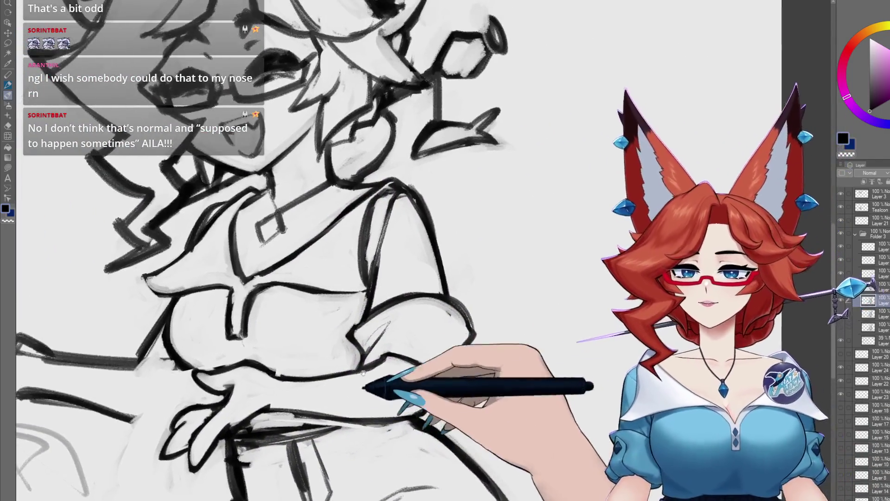
scroll(258, 346, up, 2)
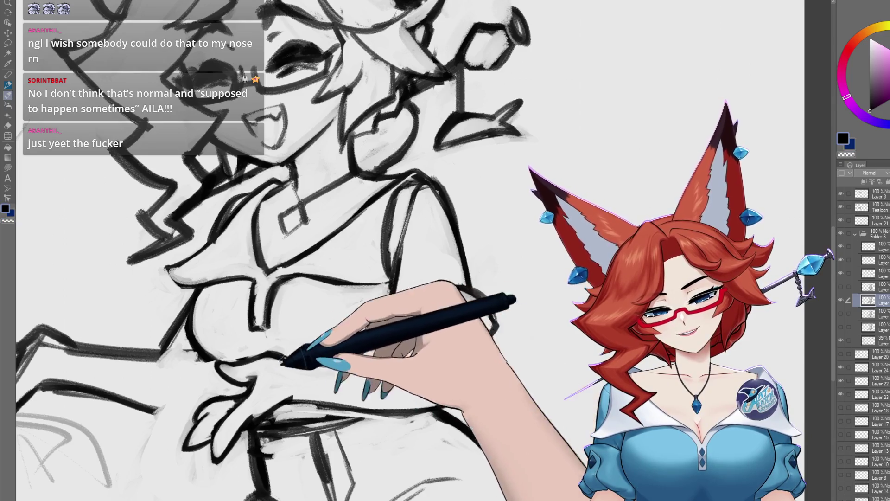
mouse_move(314, 364)
mouse_down()
mouse_move(355, 298)
mouse_move(383, 302)
mouse_up()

**Work instructions**
All of the data should be returned word for word, with each picture left out.

**Solution to this problem**
scroll(258, 346, up, 2)
mouse_move(314, 364)
mouse_down()
mouse_move(355, 298)
mouse_move(383, 302)
mouse_up()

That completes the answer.